A Tax & Super Australia (TSA) survey of 530 accounting professionals has found that a blowout in increased workloads from the government’s stimulus measures has resulted in 72 per cent of respondents reporting that they were behind on lodgements compared to last year.
Conversely, close to 90 per cent of respondents would like for all 2018–19 tax returns to be extended to at least 30 June 2020.
TSA senior tax counsel John Jeffreys believes a 30 June 2020 extension is reasonable considering the heightened and escalating pressure accountants are facing in a COVID-19 environment.
“We’re only just seeing JobKeeper payments arrive into bank accounts now. But it’s not over. There’s still much coronavirus-related work to do, and we know there could still be more changes and work relating to this ever-evolving situation,” Mr Jeffreys said.
“The first stimulus package was announced more than two months ago. Since then, the pressure on our members has been relentless. They’ve had to take time to understand the new measures, assess what clients are eligible and then help with the application.
“This is all while being a sounding board for very stressed clients who are worried about losing their livelihoods. And this is not even taking into account the business or personal demands that our members are facing themselves.”
With clients focused on the stimulus package measures, and taking longer than usual to provide accountants with information required to complete tax returns, Mr Jeffreys believes extensions are in order.

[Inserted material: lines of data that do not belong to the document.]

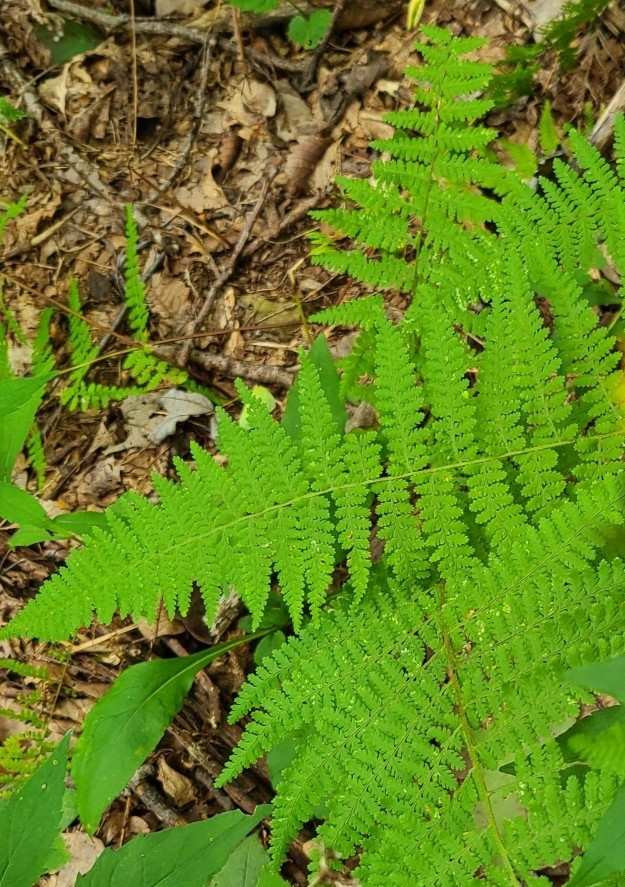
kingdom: Plantae
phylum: Tracheophyta
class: Polypodiopsida
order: Polypodiales
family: Dennstaedtiaceae
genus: Sitobolium
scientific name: Sitobolium punctilobum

“While TSA appreciates the ATO’s decision to extend the lodgement date to 5 June 2020 for most tax returns, we believe it doesn’t quite go far enough,” he said.
“A blanket deferral to the deadline for all tax returns to at least 30 June 2020 would go much further to help ease the pressure on accounting and tax professionals, and their clients.”

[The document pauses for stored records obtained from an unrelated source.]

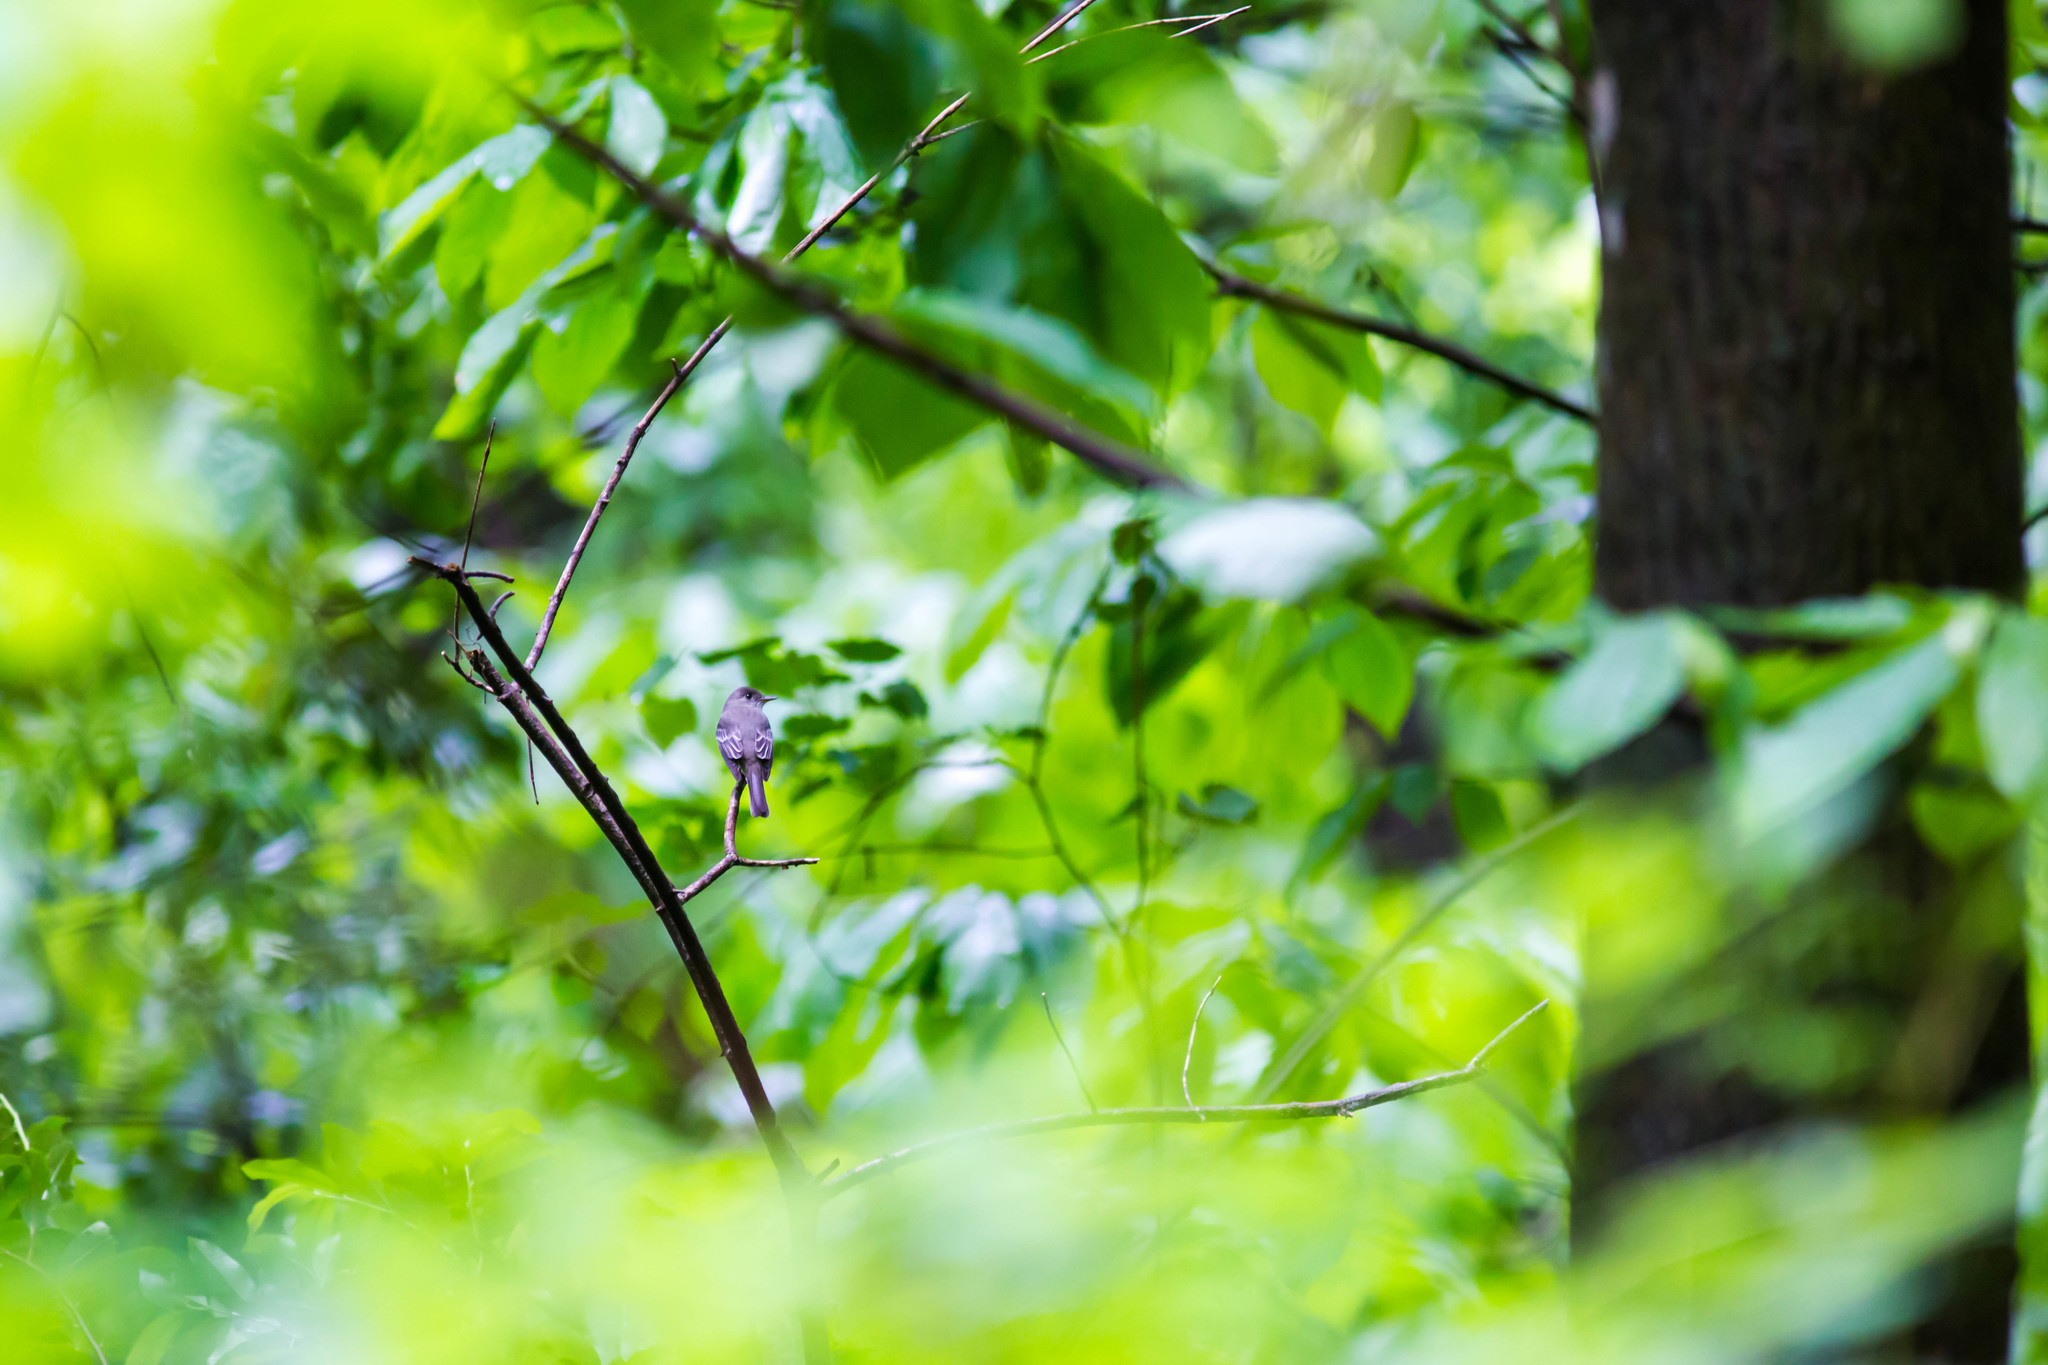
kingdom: Animalia
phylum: Chordata
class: Aves
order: Passeriformes
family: Tyrannidae
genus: Contopus
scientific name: Contopus virens
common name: Eastern wood-pewee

The TSA survey had also found that 37 per cent of members indicated they were “quite stressed” when queried about their wellbeing and mental health, affirming the toll that the crisis has taken on the profession.
More than a third of all respondents estimated their workload had increased by four weeks or more, and 30 per cent said they had experienced an extra three to four weeks of work.
In contrast, just 4 per cent said they had less than a one-week increase in workload.